● **Set problem 1**:
Answer these from the Recover the Original Array write-up:
(a) How is lower[i] defined in terms of arr[i] and k?
(b) What is the name of the boolean array that tracks elements already used in pairs?
(c) At what index does the for-loop that looks for the potential k start?

● **Passage provided**:
2122. Recover the Original Array

Problem Description

Alice had an initial array arr containing n positive integers. To create variability, she decided to generate two new arrays, lower and higher, each also containing n elements. She chose a positive integer k and subtracted k from each element in arr to form lower, and added k to each element in arr to form higher. Thus, lower[i] = arr[i] - k and higher[i] = arr[i] + k.

Unfortunately, Alice lost all three arrays arr, lower, and higher. She now only remembers a single array nums that contains all the elements of lower and higher mingled together without any indication as to which element belongs to which array. The task is to help Alice by reconstructing the original array arr.

The constraints are that nums consists of 2n integers with exactly n integers from lower and n from higher. We need to return any valid construction of arr. It is important to remember that multiple valid arrays might exist, so any of them will be considered correct. Furthermore, the problem guarantees that there is at least one valid array arr.

Intuition

Since the original array arr is lost, and the elements in nums cannot be directly distinguished as belonging to either lower or higher, we need to analyze the properties of numbers in lower and higher. Recognizing that each element in higher is generated by adding the same fixed value k to the respective elements in lower, we can sort nums to sequentially establish pairs of elements that could potentially correspond to the original and its modification by k.

The first step in uncovering arr is sorting nums. After the sort, knowing that the smallest value must be from the lower array and the next smallest that forms a valid pair must be from higher, one can attempt to determine the value of k. This value should be twice the chosen k because it's the difference between counterpart elements from higher and lower.

For each potential k (which is the difference between a pair of elements in nums), we check if it's even and not zero. Since k has to be a positive integer, this test eliminates invalid candidates.

Once a potential k is found, we proceed to form the pairs. A boolean array, vis, is used to track elements already used in pairs. If the right elements are not found for pairing, we know the current k candidate is invalid, and we move to the next candidate.

The pairing logic relies on finding elements nums[l] and nums[r] where nums[r] - nums[l] equals the difference d we're exploring as 2k. We keep appending the midpoint of these pairs (nums[l] + nums[r]) / 2 to the ans list until either we run out of elements or can no longer find valid pairs, which indicates a complete arr.

If a complete arr is found where the number of found pairs equals n, we return arr. If not, we continue testing other differences until a valid array is constructed or all possibilities have been exhausted, in which case an empty list is returned.

Learn more about Sorting patterns.

Solution Approach

The implementation of the solution involves a few key steps that utilize algorithms and data structures effectively to reconstruct Alice's initial array arr.

1. Sorting nums: The very first operation in the code is sorting the nums array. This is a common preprocessing step in many problems, as it often simplifies the problem by ordering the elements. In our case, sorting is essential because it allows us to pair elements in nums that could represent an original and its counterpart modified by k.

2. Finding the potential k: The for-loop starts with i at index 1, iterating through the sorted nums. Each iteration examines whether nums[i] - nums[0] is a potential 2k (the actual k multiplied by 2). Only even and non-zero differences are considered valid because we need a positive integer k.

● **Set problem 2**: Retype the records exactly, everything from the line containing "pose: elev=59.5 azim=302.0" down to the last line of the records, both ends included.

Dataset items
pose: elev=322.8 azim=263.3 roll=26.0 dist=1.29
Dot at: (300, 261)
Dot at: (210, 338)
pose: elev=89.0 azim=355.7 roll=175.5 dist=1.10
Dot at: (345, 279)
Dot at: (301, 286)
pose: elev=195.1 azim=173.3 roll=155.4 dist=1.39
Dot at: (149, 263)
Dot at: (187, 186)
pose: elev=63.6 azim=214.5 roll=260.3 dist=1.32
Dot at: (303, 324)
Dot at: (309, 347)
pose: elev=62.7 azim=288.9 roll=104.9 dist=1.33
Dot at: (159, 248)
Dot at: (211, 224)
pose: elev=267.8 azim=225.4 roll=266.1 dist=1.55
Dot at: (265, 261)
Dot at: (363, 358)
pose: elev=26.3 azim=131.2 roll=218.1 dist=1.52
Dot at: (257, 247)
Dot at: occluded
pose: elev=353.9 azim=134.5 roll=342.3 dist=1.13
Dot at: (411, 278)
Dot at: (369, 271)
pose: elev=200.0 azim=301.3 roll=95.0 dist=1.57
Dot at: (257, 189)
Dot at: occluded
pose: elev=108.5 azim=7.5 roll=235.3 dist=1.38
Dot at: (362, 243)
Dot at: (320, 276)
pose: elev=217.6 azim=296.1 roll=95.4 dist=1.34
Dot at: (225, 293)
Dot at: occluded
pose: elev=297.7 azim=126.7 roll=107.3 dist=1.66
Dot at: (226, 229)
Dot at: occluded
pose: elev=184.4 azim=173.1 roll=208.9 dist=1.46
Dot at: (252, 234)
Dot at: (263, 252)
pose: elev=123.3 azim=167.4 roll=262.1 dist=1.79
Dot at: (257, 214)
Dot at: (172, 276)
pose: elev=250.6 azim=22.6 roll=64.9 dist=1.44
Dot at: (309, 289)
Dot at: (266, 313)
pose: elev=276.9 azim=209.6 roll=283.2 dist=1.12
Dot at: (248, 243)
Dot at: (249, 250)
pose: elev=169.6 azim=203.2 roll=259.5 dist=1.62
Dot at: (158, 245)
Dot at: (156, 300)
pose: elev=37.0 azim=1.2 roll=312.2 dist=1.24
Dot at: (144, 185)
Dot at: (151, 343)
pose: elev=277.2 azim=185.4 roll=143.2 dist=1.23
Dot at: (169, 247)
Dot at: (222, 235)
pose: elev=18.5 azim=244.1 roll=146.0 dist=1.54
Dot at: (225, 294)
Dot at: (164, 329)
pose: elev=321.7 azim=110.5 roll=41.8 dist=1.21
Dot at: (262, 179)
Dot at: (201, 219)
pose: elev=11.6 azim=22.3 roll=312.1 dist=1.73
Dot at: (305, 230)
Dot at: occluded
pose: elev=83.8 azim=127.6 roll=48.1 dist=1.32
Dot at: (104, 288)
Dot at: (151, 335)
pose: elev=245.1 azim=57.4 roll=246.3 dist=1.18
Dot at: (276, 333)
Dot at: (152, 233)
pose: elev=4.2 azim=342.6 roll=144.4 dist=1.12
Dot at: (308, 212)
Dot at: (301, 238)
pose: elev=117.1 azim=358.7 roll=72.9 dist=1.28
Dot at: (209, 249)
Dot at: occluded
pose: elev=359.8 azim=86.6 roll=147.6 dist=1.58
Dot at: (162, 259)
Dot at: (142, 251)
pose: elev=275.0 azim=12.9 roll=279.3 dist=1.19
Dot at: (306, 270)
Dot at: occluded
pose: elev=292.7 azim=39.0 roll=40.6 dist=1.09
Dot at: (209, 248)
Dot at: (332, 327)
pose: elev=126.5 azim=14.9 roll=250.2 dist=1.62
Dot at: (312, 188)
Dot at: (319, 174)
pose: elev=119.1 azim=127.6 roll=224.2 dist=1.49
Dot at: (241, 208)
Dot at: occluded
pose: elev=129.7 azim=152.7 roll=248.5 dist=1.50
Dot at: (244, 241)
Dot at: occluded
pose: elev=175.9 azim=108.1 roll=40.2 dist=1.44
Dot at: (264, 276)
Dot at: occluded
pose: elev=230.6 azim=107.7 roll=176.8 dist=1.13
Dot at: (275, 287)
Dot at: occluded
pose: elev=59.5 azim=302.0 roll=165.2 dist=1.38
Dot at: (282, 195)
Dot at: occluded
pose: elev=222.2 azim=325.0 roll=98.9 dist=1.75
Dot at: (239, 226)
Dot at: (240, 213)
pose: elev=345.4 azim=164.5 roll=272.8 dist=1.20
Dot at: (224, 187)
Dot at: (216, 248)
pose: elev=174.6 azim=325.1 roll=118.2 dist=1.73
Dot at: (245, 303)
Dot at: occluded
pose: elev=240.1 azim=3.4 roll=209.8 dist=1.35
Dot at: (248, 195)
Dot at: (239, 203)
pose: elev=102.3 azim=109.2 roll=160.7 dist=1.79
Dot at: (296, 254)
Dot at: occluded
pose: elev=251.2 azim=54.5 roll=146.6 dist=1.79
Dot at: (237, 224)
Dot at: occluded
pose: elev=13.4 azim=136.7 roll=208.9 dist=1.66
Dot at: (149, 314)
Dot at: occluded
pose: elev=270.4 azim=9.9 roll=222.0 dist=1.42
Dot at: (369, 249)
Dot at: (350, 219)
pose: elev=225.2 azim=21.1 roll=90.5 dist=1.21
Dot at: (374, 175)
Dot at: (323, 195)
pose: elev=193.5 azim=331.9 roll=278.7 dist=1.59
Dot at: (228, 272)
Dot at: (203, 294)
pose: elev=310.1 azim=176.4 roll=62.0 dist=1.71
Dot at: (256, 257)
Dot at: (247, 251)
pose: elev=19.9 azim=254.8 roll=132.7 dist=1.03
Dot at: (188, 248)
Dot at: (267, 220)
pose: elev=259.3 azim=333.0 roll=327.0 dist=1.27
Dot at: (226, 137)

● **Correct answer 1**:
(a) lower[i] = arr[i] - k
(b) vis
(c) Index 1

● **Correct answer 2**:
pose: elev=59.5 azim=302.0 roll=165.2 dist=1.38
Dot at: (282, 195)
Dot at: occluded
pose: elev=222.2 azim=325.0 roll=98.9 dist=1.75
Dot at: (239, 226)
Dot at: (240, 213)
pose: elev=345.4 azim=164.5 roll=272.8 dist=1.20
Dot at: (224, 187)
Dot at: (216, 248)
pose: elev=174.6 azim=325.1 roll=118.2 dist=1.73
Dot at: (245, 303)
Dot at: occluded
pose: elev=240.1 azim=3.4 roll=209.8 dist=1.35
Dot at: (248, 195)
Dot at: (239, 203)
pose: elev=102.3 azim=109.2 roll=160.7 dist=1.79
Dot at: (296, 254)
Dot at: occluded
pose: elev=251.2 azim=54.5 roll=146.6 dist=1.79
Dot at: (237, 224)
Dot at: occluded
pose: elev=13.4 azim=136.7 roll=208.9 dist=1.66
Dot at: (149, 314)
Dot at: occluded
pose: elev=270.4 azim=9.9 roll=222.0 dist=1.42
Dot at: (369, 249)
Dot at: (350, 219)
pose: elev=225.2 azim=21.1 roll=90.5 dist=1.21
Dot at: (374, 175)
Dot at: (323, 195)
pose: elev=193.5 azim=331.9 roll=278.7 dist=1.59
Dot at: (228, 272)
Dot at: (203, 294)
pose: elev=310.1 azim=176.4 roll=62.0 dist=1.71
Dot at: (256, 257)
Dot at: (247, 251)
pose: elev=19.9 azim=254.8 roll=132.7 dist=1.03
Dot at: (188, 248)
Dot at: (267, 220)
pose: elev=259.3 azim=333.0 roll=327.0 dist=1.27
Dot at: (226, 137)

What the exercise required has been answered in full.